- WRITTEN TASK
Reproduce every line of the records below, changing each "common name" to "vernacular name" and leaving everything else untouched.

[Start MATERIAL TO PROCESS]

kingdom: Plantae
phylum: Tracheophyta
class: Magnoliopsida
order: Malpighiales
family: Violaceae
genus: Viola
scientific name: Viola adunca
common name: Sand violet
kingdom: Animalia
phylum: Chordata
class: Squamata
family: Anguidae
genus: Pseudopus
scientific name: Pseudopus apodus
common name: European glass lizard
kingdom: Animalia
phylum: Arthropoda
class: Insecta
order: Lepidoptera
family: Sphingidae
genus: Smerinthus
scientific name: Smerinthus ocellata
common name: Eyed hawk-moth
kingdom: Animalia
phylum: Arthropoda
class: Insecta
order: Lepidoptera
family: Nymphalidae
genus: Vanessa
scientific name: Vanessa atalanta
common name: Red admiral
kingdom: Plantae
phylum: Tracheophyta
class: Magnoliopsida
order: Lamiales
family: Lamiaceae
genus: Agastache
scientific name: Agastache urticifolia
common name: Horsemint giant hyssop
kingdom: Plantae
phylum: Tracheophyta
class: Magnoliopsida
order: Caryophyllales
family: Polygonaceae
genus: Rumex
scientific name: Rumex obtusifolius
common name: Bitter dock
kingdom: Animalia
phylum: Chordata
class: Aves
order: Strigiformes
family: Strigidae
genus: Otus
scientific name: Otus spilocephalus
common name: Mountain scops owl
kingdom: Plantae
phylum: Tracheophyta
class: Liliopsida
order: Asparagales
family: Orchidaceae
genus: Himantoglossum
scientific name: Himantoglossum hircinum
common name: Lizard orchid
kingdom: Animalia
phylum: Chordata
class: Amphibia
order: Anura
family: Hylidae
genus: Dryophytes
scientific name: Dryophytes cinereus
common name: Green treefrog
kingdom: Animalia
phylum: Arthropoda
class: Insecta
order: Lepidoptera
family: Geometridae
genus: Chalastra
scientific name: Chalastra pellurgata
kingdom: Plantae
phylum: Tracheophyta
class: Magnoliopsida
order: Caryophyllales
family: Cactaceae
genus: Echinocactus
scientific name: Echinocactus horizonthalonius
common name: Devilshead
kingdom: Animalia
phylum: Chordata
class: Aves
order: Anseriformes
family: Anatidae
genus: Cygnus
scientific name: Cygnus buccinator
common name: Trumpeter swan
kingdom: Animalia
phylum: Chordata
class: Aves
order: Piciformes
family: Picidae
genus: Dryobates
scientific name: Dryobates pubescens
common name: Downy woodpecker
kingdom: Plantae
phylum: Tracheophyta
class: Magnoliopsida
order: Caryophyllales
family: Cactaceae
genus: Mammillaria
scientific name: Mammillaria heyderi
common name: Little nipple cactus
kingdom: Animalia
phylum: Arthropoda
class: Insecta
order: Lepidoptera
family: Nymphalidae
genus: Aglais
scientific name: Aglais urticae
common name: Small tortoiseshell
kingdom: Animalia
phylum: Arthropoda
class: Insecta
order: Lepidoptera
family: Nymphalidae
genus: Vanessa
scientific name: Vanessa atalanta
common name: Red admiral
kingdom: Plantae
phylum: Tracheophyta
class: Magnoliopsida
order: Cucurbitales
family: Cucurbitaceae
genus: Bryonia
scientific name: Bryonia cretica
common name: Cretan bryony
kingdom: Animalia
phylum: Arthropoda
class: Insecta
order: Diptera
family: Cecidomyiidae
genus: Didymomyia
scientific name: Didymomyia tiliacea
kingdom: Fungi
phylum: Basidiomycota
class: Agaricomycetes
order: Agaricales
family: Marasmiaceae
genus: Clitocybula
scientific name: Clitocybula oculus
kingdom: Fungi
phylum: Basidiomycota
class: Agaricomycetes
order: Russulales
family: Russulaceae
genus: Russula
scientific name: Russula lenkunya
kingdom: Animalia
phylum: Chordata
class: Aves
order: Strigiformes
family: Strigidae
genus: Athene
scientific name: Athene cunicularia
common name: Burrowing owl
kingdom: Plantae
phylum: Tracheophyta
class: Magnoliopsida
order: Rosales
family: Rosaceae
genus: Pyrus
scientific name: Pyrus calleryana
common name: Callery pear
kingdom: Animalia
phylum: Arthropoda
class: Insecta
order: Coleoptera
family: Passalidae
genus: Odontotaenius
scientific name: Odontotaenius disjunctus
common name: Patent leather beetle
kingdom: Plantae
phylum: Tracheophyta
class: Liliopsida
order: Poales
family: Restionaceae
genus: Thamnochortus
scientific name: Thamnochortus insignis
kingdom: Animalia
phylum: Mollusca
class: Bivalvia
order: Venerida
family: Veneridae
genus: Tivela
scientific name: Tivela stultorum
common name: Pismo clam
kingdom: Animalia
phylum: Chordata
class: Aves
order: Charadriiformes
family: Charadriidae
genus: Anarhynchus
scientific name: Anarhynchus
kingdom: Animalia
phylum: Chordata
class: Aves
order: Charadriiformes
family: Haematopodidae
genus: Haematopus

[End MATERIAL TO PROCESS]

- EXERCISE RESPONSE
kingdom: Plantae
phylum: Tracheophyta
class: Magnoliopsida
order: Malpighiales
family: Violaceae
genus: Viola
scientific name: Viola adunca
vernacular name: Sand violet
kingdom: Animalia
phylum: Chordata
class: Squamata
family: Anguidae
genus: Pseudopus
scientific name: Pseudopus apodus
vernacular name: European glass lizard
kingdom: Animalia
phylum: Arthropoda
class: Insecta
order: Lepidoptera
family: Sphingidae
genus: Smerinthus
scientific name: Smerinthus ocellata
vernacular name: Eyed hawk-moth
kingdom: Animalia
phylum: Arthropoda
class: Insecta
order: Lepidoptera
family: Nymphalidae
genus: Vanessa
scientific name: Vanessa atalanta
vernacular name: Red admiral
kingdom: Plantae
phylum: Tracheophyta
class: Magnoliopsida
order: Lamiales
family: Lamiaceae
genus: Agastache
scientific name: Agastache urticifolia
vernacular name: Horsemint giant hyssop
kingdom: Plantae
phylum: Tracheophyta
class: Magnoliopsida
order: Caryophyllales
family: Polygonaceae
genus: Rumex
scientific name: Rumex obtusifolius
vernacular name: Bitter dock
kingdom: Animalia
phylum: Chordata
class: Aves
order: Strigiformes
family: Strigidae
genus: Otus
scientific name: Otus spilocephalus
vernacular name: Mountain scops owl
kingdom: Plantae
phylum: Tracheophyta
class: Liliopsida
order: Asparagales
family: Orchidaceae
genus: Himantoglossum
scientific name: Himantoglossum hircinum
vernacular name: Lizard orchid
kingdom: Animalia
phylum: Chordata
class: Amphibia
order: Anura
family: Hylidae
genus: Dryophytes
scientific name: Dryophytes cinereus
vernacular name: Green treefrog
kingdom: Animalia
phylum: Arthropoda
class: Insecta
order: Lepidoptera
family: Geometridae
genus: Chalastra
scientific name: Chalastra pellurgata
kingdom: Plantae
phylum: Tracheophyta
class: Magnoliopsida
order: Caryophyllales
family: Cactaceae
genus: Echinocactus
scientific name: Echinocactus horizonthalonius
vernacular name: Devilshead
kingdom: Animalia
phylum: Chordata
class: Aves
order: Anseriformes
family: Anatidae
genus: Cygnus
scientific name: Cygnus buccinator
vernacular name: Trumpeter swan
kingdom: Animalia
phylum: Chordata
class: Aves
order: Piciformes
family: Picidae
genus: Dryobates
scientific name: Dryobates pubescens
vernacular name: Downy woodpecker
kingdom: Plantae
phylum: Tracheophyta
class: Magnoliopsida
order: Caryophyllales
family: Cactaceae
genus: Mammillaria
scientific name: Mammillaria heyderi
vernacular name: Little nipple cactus
kingdom: Animalia
phylum: Arthropoda
class: Insecta
order: Lepidoptera
family: Nymphalidae
genus: Aglais
scientific name: Aglais urticae
vernacular name: Small tortoiseshell
kingdom: Animalia
phylum: Arthropoda
class: Insecta
order: Lepidoptera
family: Nymphalidae
genus: Vanessa
scientific name: Vanessa atalanta
vernacular name: Red admiral
kingdom: Plantae
phylum: Tracheophyta
class: Magnoliopsida
order: Cucurbitales
family: Cucurbitaceae
genus: Bryonia
scientific name: Bryonia cretica
vernacular name: Cretan bryony
kingdom: Animalia
phylum: Arthropoda
class: Insecta
order: Diptera
family: Cecidomyiidae
genus: Didymomyia
scientific name: Didymomyia tiliacea
kingdom: Fungi
phylum: Basidiomycota
class: Agaricomycetes
order: Agaricales
family: Marasmiaceae
genus: Clitocybula
scientific name: Clitocybula oculus
kingdom: Fungi
phylum: Basidiomycota
class: Agaricomycetes
order: Russulales
family: Russulaceae
genus: Russula
scientific name: Russula lenkunya
kingdom: Animalia
phylum: Chordata
class: Aves
order: Strigiformes
family: Strigidae
genus: Athene
scientific name: Athene cunicularia
vernacular name: Burrowing owl
kingdom: Plantae
phylum: Tracheophyta
class: Magnoliopsida
order: Rosales
family: Rosaceae
genus: Pyrus
scientific name: Pyrus calleryana
vernacular name: Callery pear
kingdom: Animalia
phylum: Arthropoda
class: Insecta
order: Coleoptera
family: Passalidae
genus: Odontotaenius
scientific name: Odontotaenius disjunctus
vernacular name: Patent leather beetle
kingdom: Plantae
phylum: Tracheophyta
class: Liliopsida
order: Poales
family: Restionaceae
genus: Thamnochortus
scientific name: Thamnochortus insignis
kingdom: Animalia
phylum: Mollusca
class: Bivalvia
order: Venerida
family: Veneridae
genus: Tivela
scientific name: Tivela stultorum
vernacular name: Pismo clam
kingdom: Animalia
phylum: Chordata
class: Aves
order: Charadriiformes
family: Charadriidae
genus: Anarhynchus
scientific name: Anarhynchus
kingdom: Animalia
phylum: Chordata
class: Aves
order: Charadriiformes
family: Haematopodidae
genus: Haematopus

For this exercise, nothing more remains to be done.